Input records:
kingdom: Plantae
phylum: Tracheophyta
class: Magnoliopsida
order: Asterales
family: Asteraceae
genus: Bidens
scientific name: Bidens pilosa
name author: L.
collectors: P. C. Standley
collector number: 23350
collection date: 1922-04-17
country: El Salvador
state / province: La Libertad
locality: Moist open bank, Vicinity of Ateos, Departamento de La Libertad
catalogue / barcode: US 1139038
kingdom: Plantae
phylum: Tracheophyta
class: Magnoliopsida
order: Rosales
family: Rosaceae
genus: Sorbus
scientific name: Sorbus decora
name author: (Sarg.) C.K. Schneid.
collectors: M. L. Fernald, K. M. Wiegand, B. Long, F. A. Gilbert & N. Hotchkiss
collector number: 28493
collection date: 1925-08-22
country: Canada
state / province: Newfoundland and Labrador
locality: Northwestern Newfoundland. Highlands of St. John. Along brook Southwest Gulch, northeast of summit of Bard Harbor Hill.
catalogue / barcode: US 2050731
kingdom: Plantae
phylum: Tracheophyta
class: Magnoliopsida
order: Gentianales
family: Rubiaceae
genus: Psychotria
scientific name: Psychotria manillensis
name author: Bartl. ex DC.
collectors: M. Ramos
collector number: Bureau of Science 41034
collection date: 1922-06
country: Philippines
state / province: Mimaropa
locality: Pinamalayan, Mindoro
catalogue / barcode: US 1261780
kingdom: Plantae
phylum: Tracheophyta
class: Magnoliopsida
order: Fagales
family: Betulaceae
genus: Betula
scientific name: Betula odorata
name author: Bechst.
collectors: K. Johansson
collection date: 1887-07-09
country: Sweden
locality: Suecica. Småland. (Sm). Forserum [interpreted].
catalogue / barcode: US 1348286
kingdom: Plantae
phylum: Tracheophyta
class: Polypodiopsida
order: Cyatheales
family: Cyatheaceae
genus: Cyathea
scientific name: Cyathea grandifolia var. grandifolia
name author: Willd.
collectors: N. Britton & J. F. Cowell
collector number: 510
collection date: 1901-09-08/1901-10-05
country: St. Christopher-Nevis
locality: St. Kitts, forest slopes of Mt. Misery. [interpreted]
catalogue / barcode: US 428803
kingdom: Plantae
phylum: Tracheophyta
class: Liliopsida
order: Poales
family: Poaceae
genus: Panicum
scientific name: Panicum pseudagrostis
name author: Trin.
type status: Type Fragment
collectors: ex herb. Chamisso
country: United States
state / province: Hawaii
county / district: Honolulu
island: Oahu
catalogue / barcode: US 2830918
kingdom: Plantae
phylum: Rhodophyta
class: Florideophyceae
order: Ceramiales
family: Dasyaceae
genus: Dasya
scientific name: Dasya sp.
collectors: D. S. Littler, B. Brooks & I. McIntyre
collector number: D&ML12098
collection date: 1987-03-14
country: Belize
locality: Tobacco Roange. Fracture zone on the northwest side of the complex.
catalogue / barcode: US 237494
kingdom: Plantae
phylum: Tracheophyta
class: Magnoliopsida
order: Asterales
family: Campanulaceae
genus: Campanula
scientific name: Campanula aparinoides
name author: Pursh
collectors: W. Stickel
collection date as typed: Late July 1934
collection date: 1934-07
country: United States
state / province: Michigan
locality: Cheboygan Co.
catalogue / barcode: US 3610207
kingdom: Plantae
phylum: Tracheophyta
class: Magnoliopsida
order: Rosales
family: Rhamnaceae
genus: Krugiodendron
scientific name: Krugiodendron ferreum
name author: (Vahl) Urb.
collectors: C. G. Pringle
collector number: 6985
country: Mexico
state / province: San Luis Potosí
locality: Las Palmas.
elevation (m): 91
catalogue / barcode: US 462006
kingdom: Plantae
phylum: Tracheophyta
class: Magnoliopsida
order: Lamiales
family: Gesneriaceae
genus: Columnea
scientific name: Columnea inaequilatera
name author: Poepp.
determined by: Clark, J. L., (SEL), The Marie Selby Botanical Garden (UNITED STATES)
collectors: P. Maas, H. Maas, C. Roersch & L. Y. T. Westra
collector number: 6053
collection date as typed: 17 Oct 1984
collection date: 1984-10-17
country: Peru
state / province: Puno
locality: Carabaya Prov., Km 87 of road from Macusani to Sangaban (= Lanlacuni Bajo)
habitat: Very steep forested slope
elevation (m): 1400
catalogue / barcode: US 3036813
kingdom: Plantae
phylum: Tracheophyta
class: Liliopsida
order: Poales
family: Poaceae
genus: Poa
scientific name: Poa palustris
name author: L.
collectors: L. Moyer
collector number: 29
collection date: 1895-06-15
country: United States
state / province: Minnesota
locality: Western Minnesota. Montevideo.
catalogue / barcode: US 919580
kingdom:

Problem description:
Select every line in the lines above that contains the word "locality". Case counts.

Task response:
locality: Moist open bank, Vicinity of Ateos, Departamento de La Libertad
locality: Northwestern Newfoundland. Highlands of St. John. Along brook Southwest Gulch, northeast of summit of Bard Harbor Hill.
locality: Pinamalayan, Mindoro
locality: Suecica. Småland. (Sm). Forserum [interpreted].
locality: St. Kitts, forest slopes of Mt. Misery. [interpreted]
locality: Tobacco Roange. Fracture zone on the northwest side of the complex.
locality: Cheboygan Co.
locality: Las Palmas.
locality: Carabaya Prov., Km 87 of road from Macusani to Sangaban (= Lanlacuni Bajo)
locality: Western Minnesota. Montevideo.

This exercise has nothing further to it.